Michael Dear is Professor of City and Regional Planning at the University of California Berkeley. His interests are in comparative urbanism and the US-Mexico borderlands. Recent publications include: Urban Latino Cultures; la vida latina en L.A., The Postmodern Urban Condition, and Postborder City: cultural spaces of Bajalta California.

Jim Ketchum is special projects coordinator and newsletter editor for the Association of American Geographers in Washington, D.C. A cultural geographer with interests in contemporary art and visual culture, his research examines the ways that artists use geographic perspectives and technologies in responding to war. He received his PhD from Syracuse University in 2005.
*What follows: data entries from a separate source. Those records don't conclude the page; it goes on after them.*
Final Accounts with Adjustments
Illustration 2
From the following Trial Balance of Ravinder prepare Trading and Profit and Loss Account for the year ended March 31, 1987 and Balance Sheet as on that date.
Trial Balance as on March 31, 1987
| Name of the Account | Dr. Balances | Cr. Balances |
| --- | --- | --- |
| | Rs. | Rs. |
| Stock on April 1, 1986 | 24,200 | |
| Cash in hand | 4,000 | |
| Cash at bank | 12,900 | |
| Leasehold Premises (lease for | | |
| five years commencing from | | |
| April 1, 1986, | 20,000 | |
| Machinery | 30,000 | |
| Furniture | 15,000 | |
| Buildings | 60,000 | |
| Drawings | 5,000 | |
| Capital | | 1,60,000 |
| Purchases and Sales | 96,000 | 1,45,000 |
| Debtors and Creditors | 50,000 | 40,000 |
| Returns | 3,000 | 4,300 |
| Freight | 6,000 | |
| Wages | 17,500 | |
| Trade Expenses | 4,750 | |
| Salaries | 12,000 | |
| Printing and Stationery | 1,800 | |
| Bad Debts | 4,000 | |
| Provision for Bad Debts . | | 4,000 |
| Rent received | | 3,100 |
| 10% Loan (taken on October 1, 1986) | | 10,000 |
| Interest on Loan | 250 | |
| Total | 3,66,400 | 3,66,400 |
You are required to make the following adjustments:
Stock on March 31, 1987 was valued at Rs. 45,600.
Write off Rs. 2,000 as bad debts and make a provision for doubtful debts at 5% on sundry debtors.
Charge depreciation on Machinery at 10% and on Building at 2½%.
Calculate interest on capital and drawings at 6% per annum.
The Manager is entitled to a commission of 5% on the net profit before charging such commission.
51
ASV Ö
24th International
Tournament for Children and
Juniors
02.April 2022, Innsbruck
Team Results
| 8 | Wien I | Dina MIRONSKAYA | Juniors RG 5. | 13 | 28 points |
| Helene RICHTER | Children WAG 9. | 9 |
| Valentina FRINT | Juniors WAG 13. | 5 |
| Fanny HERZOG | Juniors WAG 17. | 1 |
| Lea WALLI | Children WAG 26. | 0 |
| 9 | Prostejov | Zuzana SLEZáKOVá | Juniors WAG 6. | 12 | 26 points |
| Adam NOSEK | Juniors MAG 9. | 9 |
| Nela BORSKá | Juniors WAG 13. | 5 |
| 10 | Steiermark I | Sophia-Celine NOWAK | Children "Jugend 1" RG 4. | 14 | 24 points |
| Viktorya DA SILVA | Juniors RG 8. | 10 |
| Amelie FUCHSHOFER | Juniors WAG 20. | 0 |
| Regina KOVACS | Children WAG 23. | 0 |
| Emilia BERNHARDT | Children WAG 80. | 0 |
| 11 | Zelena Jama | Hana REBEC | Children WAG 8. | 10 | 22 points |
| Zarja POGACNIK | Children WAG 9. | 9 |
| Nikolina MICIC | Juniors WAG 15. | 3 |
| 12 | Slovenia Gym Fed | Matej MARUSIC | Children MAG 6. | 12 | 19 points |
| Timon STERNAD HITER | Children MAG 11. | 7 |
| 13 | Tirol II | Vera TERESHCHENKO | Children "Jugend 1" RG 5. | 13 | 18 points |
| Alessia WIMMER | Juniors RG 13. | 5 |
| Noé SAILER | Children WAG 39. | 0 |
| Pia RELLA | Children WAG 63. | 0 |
Sarah Luria is Associate Professor of English at College of the Holy Cross in Worcester, Massachusetts. She is the author of Capital Speculations: Writing and Building Washington, D.C. (University of New Hampshire Press, 2006). Her current book project is a study of land surveying and property making in the work of Thomas Jefferson, Henry David Thoreau, and Robert Moses.

Doug Richardson is Executive Director of the Association of American Geographers (AAG). He previously founded and was President of the firm GeoResearch, Inc., which invented, developed, and patented the first interactive GPS/GIS (global positioning system/geographic information system) technology, leading to major advances in the ways geographic information is collected, mapped, integrated, and used within geography and in society at large. He has worked closely with American Indian tribes for over twenty years on cultural and ecological issues, and is the Project Director of the AAG’s National Endowment for the Humanities funded Historical GIS Clearinghouse and Online Research Forum.